The data ::
■ ■ ■ ■ ■

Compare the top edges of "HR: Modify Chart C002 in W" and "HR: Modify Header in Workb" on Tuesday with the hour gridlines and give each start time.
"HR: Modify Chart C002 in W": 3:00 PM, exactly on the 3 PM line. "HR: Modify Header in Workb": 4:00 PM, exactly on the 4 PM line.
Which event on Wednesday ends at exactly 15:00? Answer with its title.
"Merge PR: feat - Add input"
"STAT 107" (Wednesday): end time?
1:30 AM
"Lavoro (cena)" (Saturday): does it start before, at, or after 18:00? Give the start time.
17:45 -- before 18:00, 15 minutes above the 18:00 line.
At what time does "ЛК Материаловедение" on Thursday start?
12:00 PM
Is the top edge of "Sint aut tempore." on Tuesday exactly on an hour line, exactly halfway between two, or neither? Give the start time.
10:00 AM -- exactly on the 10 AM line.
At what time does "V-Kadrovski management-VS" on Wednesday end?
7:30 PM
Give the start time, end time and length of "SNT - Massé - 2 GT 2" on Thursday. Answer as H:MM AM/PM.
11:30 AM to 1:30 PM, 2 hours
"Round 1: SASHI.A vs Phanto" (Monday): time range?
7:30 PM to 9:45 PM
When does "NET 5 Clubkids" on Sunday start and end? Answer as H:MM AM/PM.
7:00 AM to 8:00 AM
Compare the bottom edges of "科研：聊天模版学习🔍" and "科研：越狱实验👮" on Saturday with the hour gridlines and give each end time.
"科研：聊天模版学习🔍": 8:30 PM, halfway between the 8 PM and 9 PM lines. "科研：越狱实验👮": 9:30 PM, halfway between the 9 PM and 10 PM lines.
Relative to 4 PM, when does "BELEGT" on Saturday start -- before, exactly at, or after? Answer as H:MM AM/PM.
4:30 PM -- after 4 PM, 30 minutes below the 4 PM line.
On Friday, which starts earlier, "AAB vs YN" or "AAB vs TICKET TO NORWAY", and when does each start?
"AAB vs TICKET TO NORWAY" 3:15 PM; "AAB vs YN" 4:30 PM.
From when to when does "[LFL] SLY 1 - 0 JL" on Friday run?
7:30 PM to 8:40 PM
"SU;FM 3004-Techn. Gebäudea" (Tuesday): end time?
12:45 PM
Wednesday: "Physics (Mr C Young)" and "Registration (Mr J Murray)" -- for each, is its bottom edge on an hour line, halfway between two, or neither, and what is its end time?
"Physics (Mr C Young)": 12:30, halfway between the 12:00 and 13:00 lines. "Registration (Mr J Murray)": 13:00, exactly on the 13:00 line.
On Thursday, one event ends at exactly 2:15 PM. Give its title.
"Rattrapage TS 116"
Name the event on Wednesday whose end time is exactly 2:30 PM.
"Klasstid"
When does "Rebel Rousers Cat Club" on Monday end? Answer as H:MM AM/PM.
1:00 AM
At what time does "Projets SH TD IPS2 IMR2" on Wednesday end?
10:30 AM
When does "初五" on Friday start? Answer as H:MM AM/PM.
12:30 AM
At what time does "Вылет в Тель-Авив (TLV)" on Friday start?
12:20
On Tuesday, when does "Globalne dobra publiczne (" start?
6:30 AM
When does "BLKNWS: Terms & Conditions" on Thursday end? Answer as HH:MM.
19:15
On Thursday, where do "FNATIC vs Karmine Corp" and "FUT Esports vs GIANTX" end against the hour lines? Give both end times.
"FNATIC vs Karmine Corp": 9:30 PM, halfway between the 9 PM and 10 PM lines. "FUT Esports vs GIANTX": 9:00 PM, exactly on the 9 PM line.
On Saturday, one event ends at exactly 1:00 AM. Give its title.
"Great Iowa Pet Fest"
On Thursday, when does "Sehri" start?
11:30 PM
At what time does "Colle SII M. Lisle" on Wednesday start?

■ ■ ■ ■ ■

Required task :: Reproduce the whole listing above with every "Wednesday" changed to "Wed", keeping everything else the same.

Result of the exercise ::
Compare the top edges of "HR: Modify Chart C002 in W" and "HR: Modify Header in Workb" on Tuesday with the hour gridlines and give each start time.
"HR: Modify Chart C002 in W": 3:00 PM, exactly on the 3 PM line. "HR: Modify Header in Workb": 4:00 PM, exactly on the 4 PM line.
Which event on Wed ends at exactly 15:00? Answer with its title.
"Merge PR: feat - Add input"
"STAT 107" (Wed): end time?
1:30 AM
"Lavoro (cena)" (Saturday): does it start before, at, or after 18:00? Give the start time.
17:45 -- before 18:00, 15 minutes above the 18:00 line.
At what time does "ЛК Материаловедение" on Thursday start?
12:00 PM
Is the top edge of "Sint aut tempore." on Tuesday exactly on an hour line, exactly halfway between two, or neither? Give the start time.
10:00 AM -- exactly on the 10 AM line.
At what time does "V-Kadrovski management-VS" on Wed end?
7:30 PM
Give the start time, end time and length of "SNT - Massé - 2 GT 2" on Thursday. Answer as H:MM AM/PM.
11:30 AM to 1:30 PM, 2 hours
"Round 1: SASHI.A vs Phanto" (Monday): time range?
7:30 PM to 9:45 PM
When does "NET 5 Clubkids" on Sunday start and end? Answer as H:MM AM/PM.
7:00 AM to 8:00 AM
Compare the bottom edges of "科研：聊天模版学习🔍" and "科研：越狱实验👮" on Saturday with the hour gridlines and give each end time.
"科研：聊天模版学习🔍": 8:30 PM, halfway between the 8 PM and 9 PM lines. "科研：越狱实验👮": 9:30 PM, halfway between the 9 PM and 10 PM lines.
Relative to 4 PM, when does "BELEGT" on Saturday start -- before, exactly at, or after? Answer as H:MM AM/PM.
4:30 PM -- after 4 PM, 30 minutes below the 4 PM line.
On Friday, which starts earlier, "AAB vs YN" or "AAB vs TICKET TO NORWAY", and when does each start?
"AAB vs TICKET TO NORWAY" 3:15 PM; "AAB vs YN" 4:30 PM.
From when to when does "[LFL] SLY 1 - 0 JL" on Friday run?
7:30 PM to 8:40 PM
"SU;FM 3004-Techn. Gebäudea" (Tuesday): end time?
12:45 PM
Wed: "Physics (Mr C Young)" and "Registration (Mr J Murray)" -- for each, is its bottom edge on an hour line, halfway between two, or neither, and what is its end time?
"Physics (Mr C Young)": 12:30, halfway between the 12:00 and 13:00 lines. "Registration (Mr J Murray)": 13:00, exactly on the 13:00 line.
On Thursday, one event ends at exactly 2:15 PM. Give its title.
"Rattrapage TS 116"
Name the event on Wed whose end time is exactly 2:30 PM.
"Klasstid"
When does "Rebel Rousers Cat Club" on Monday end? Answer as H:MM AM/PM.
1:00 AM
At what time does "Projets SH TD IPS2 IMR2" on Wed end?
10:30 AM
When does "初五" on Friday start? Answer as H:MM AM/PM.
12:30 AM
At what time does "Вылет в Тель-Авив (TLV)" on Friday start?
12:20
On Tuesday, when does "Globalne dobra publiczne (" start?
6:30 AM
When does "BLKNWS: Terms & Conditions" on Thursday end? Answer as HH:MM.
19:15
On Thursday, where do "FNATIC vs Karmine Corp" and "FUT Esports vs GIANTX" end against the hour lines? Give both end times.
"FNATIC vs Karmine Corp": 9:30 PM, halfway between the 9 PM and 10 PM lines. "FUT Esports vs GIANTX": 9:00 PM, exactly on the 9 PM line.
On Saturday, one event ends at exactly 1:00 AM. Give its title.
"Great Iowa Pet Fest"
On Thursday, when does "Sehri" start?
11:30 PM
At what time does "Colle SII M. Lisle" on Wed start?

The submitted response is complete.